* start Dataset content *

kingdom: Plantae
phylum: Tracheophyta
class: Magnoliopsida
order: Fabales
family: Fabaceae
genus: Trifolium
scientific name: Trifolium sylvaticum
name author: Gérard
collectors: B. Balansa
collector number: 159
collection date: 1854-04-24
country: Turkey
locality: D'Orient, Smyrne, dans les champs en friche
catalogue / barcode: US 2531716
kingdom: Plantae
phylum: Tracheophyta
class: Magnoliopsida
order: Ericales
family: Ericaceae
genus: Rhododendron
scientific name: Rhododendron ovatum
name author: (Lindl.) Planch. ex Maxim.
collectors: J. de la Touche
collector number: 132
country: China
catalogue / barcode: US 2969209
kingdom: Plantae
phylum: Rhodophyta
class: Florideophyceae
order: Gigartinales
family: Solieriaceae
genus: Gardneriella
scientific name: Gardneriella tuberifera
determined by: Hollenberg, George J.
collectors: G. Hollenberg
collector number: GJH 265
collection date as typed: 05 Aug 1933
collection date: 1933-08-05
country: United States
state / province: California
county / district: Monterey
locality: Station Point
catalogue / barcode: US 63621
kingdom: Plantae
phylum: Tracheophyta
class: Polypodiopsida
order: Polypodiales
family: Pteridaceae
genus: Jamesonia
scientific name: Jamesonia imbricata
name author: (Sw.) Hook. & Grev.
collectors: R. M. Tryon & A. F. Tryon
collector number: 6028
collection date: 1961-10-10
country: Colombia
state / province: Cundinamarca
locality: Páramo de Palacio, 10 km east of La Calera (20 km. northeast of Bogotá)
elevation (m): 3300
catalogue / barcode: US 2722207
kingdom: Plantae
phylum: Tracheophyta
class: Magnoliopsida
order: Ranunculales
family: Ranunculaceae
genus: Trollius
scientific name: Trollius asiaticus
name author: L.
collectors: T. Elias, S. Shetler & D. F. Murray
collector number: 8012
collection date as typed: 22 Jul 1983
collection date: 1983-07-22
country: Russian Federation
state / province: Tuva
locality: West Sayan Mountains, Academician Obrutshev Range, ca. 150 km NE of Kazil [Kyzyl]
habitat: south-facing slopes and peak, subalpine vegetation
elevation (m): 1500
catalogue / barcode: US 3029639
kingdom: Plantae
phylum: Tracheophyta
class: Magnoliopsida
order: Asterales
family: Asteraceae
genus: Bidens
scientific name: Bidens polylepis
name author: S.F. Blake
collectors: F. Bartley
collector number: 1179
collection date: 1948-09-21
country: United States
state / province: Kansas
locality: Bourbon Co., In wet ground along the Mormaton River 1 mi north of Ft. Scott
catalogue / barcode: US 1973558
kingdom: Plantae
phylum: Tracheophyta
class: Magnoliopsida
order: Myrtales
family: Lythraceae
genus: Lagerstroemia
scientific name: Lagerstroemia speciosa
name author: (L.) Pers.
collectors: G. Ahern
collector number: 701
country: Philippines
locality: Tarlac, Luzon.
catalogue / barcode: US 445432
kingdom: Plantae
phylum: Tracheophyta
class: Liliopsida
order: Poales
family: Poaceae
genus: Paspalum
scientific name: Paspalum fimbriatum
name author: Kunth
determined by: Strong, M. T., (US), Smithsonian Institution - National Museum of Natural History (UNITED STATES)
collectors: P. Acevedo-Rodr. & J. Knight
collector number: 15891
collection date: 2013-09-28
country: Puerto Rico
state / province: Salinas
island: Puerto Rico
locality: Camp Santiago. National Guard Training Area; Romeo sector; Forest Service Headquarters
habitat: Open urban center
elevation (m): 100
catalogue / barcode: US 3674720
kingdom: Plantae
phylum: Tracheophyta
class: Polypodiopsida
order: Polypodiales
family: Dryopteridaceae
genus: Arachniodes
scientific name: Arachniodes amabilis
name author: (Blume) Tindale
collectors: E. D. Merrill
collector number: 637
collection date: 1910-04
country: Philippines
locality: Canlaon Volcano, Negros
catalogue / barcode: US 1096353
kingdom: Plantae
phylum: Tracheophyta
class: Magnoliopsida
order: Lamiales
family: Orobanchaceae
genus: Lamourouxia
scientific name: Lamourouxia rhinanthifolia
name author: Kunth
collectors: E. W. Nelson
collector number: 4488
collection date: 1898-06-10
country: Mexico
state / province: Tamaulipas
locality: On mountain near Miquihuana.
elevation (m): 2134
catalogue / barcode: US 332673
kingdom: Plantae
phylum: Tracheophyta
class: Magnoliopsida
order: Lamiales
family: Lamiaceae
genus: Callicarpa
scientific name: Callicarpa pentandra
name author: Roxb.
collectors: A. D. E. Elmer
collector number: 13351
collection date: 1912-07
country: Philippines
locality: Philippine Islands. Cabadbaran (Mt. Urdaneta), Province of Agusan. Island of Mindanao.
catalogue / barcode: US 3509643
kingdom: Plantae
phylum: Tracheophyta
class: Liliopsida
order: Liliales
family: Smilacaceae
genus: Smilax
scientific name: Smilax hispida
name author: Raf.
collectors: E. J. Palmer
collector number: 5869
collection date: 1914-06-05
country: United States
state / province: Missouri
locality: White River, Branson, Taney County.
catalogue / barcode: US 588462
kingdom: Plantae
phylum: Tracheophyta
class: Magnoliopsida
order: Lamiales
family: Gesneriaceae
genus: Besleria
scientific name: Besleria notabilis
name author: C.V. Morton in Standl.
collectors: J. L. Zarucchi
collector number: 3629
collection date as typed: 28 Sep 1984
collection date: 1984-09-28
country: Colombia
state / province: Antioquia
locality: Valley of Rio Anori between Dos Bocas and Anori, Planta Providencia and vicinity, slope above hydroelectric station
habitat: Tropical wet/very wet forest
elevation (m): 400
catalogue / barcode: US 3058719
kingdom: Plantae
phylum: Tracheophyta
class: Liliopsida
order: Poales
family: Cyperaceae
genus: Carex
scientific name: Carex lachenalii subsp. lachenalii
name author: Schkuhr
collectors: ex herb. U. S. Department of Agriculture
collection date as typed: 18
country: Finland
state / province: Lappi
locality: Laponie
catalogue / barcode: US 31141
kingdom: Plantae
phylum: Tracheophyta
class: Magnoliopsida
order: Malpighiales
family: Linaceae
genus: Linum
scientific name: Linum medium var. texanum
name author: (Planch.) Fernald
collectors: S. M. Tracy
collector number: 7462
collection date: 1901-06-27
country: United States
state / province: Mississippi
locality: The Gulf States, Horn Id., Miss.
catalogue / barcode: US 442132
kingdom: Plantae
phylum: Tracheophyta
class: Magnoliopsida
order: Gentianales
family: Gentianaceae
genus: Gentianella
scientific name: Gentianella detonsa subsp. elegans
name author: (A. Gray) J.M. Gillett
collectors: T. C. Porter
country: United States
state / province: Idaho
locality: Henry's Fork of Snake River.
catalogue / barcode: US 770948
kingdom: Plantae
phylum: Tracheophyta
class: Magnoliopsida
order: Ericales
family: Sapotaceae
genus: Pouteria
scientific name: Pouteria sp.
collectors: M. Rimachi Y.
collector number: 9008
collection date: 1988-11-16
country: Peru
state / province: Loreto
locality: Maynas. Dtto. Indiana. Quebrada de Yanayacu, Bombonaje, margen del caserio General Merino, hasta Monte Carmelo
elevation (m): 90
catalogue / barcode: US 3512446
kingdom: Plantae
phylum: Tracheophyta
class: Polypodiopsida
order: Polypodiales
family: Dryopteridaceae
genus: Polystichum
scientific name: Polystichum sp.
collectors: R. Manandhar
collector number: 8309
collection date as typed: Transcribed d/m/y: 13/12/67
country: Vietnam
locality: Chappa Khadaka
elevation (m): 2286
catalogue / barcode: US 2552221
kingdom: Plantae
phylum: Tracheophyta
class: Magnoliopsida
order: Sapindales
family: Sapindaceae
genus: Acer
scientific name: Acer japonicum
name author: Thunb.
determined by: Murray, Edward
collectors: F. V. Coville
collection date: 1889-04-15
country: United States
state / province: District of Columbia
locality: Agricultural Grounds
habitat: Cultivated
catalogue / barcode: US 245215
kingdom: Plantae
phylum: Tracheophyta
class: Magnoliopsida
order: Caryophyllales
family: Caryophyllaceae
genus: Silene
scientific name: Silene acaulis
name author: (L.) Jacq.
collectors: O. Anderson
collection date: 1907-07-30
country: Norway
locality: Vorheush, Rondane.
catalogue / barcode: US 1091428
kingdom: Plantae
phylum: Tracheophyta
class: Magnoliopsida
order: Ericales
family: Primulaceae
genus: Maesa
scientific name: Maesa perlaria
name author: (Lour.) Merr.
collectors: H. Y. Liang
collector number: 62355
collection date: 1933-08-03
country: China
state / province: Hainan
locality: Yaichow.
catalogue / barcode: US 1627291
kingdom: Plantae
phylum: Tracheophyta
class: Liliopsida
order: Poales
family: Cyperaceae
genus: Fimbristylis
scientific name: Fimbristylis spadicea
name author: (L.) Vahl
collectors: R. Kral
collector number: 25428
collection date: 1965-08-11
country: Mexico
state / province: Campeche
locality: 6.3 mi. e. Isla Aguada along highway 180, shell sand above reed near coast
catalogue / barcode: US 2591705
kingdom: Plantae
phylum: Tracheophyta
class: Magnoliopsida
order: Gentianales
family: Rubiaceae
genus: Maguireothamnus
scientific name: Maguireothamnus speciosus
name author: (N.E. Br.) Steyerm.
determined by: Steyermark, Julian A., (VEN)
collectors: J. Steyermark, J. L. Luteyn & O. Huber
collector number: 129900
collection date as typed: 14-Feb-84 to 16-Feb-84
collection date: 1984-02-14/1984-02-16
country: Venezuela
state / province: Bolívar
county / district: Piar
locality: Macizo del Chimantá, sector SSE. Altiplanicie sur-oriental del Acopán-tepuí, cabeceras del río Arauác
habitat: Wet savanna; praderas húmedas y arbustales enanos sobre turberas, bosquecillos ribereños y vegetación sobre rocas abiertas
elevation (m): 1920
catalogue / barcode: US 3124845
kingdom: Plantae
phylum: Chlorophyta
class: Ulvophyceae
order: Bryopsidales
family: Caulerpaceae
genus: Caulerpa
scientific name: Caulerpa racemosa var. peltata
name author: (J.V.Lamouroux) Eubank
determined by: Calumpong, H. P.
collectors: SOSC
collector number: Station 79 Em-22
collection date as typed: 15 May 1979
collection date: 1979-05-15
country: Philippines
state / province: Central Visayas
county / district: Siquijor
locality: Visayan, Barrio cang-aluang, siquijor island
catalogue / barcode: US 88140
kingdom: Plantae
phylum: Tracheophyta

* end Dataset content *

Work required
Turn the records, from the line containing "scientific name: Silene acaulis" up to and including the final line of the records, into a JSON list of strings with one string for each line and no blank lines.

Result
[
  "scientific name: Silene acaulis",
  "name author: (L.) Jacq.",
  "collectors: O. Anderson",
  "collection date: 1907-07-30",
  "country: Norway",
  "locality: Vorheush, Rondane.",
  "catalogue / barcode: US 1091428",
  "kingdom: Plantae",
  "phylum: Tracheophyta",
  "class: Magnoliopsida",
  "order: Ericales",
  "family: Primulaceae",
  "genus: Maesa",
  "scientific name: Maesa perlaria",
  "name author: (Lour.) Merr.",
  "collectors: H. Y. Liang",
  "collector number: 62355",
  "collection date: 1933-08-03",
  "country: China",
  "state / province: Hainan",
  "locality: Yaichow.",
  "catalogue / barcode: US 1627291",
  "kingdom: Plantae",
  "phylum: Tracheophyta",
  "class: Liliopsida",
  "order: Poales",
  "family: Cyperaceae",
  "genus: Fimbristylis",
  "scientific name: Fimbristylis spadicea",
  "name author: (L.) Vahl",
  "collectors: R. Kral",
  "collector number: 25428",
  "collection date: 1965-08-11",
  "country: Mexico",
  "state / province: Campeche",
  "locality: 6.3 mi. e. Isla Aguada along highway 180, shell sand above reed near coast",
  "catalogue / barcode: US 2591705",
  "kingdom: Plantae",
  "phylum: Tracheophyta",
  "class: Magnoliopsida",
  "order: Gentianales",
  "family: Rubiaceae",
  "genus: Maguireothamnus",
  "scientific name: Maguireothamnus speciosus",
  "name author: (N.E. Br.) Steyerm.",
  "determined by: Steyermark, Julian A., (VEN)",
  "collectors: J. Steyermark, J. L. Luteyn & O. Huber",
  "collector number: 129900",
  "collection date as typed: 14-Feb-84 to 16-Feb-84",
  "collection date: 1984-02-14/1984-02-16",
  "country: Venezuela",
  "state / province: Bolívar",
  "county / district: Piar",
  "locality: Macizo del Chimantá, sector SSE. Altiplanicie sur-oriental del Acopán-tepuí, cabeceras del río Arauác",
  "habitat: Wet savanna; praderas húmedas y arbustales enanos sobre turberas, bosquecillos ribereños y vegetación sobre rocas abiertas",
  "elevation (m): 1920",
  "catalogue / barcode: US 3124845",
  "kingdom: Plantae",
  "phylum: Chlorophyta",
  "class: Ulvophyceae",
  "order: Bryopsidales",
  "family: Caulerpaceae",
  "genus: Caulerpa",
  "scientific name: Caulerpa racemosa var. peltata",
  "name author: (J.V.Lamouroux) Eubank",
  "determined by: Calumpong, H. P.",
  "collectors: SOSC",
  "collector number: Station 79 Em-22",
  "collection date as typed: 15 May 1979",
  "collection date: 1979-05-15",
  "country: Philippines",
  "state / province: Central Visayas",
  "county / district: Siquijor",
  "locality: Visayan, Barrio cang-aluang, siquijor island",
  "catalogue / barcode: US 88140",
  "kingdom: Plantae",
  "phylum: Tracheophyta"
]